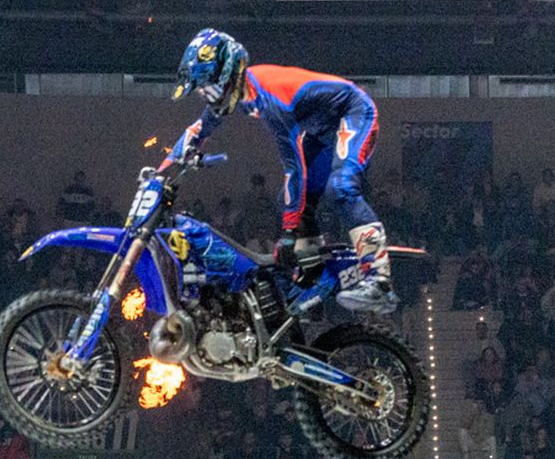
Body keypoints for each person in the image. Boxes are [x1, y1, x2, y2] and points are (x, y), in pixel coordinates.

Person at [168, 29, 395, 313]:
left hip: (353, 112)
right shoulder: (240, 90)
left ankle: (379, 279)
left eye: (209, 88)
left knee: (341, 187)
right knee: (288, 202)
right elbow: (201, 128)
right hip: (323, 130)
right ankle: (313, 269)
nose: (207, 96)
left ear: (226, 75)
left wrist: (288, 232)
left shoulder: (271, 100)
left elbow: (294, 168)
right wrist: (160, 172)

++++++++

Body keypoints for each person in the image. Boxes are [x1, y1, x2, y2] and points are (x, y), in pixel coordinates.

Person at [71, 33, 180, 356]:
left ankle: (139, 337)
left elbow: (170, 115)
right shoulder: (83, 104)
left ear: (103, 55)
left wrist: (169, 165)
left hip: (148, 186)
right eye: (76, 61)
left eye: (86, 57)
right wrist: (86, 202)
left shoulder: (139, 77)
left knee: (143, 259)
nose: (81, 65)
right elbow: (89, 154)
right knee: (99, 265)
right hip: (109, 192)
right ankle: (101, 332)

++++++++

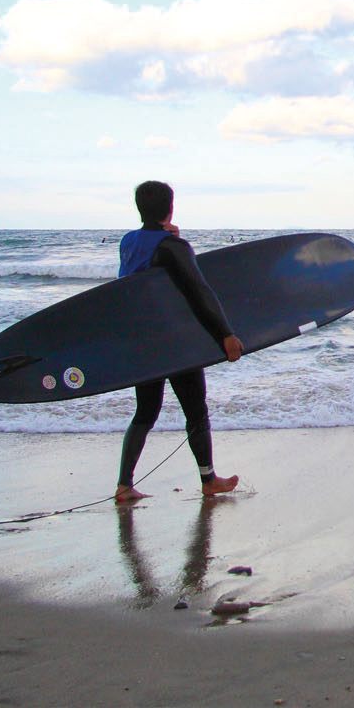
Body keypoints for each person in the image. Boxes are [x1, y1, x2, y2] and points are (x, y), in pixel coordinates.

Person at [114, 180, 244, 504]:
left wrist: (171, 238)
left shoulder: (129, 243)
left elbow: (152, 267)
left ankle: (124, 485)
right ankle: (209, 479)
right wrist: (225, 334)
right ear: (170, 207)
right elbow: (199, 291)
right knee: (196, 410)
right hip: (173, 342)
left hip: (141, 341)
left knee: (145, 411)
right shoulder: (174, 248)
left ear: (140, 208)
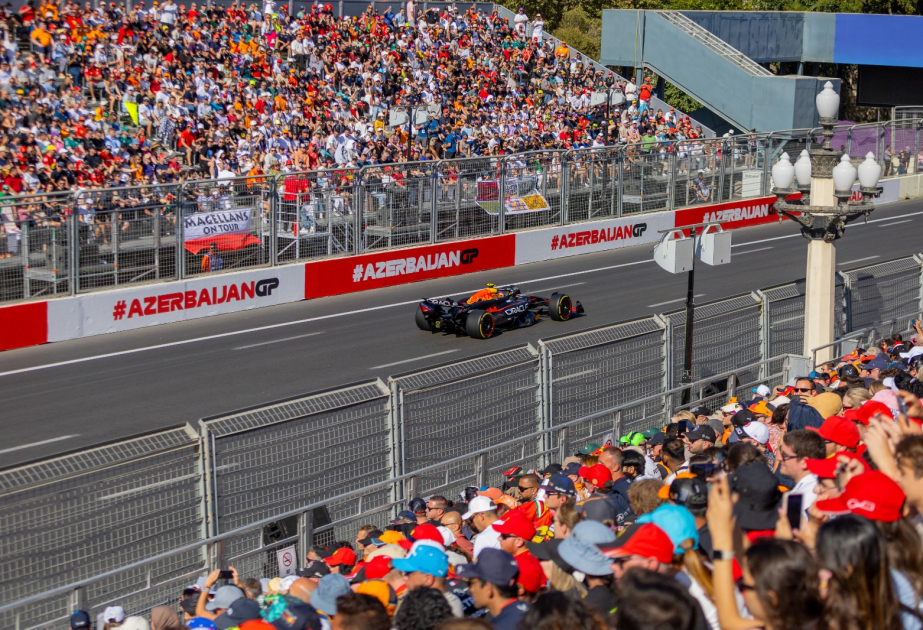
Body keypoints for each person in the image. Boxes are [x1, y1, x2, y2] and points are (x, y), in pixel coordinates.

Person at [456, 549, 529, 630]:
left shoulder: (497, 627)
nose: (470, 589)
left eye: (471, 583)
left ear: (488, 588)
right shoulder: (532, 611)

++++++++

§ **TASK DESCRIPTION**
Show all lines from the listing above in which "elbow" appears.

§ **TASK ANSWER**
right elbow: (201, 128)
left elbow: (294, 168)
left elbow: (170, 115)
right elbow: (89, 154)
left elbow: (152, 267)
right elbow: (199, 291)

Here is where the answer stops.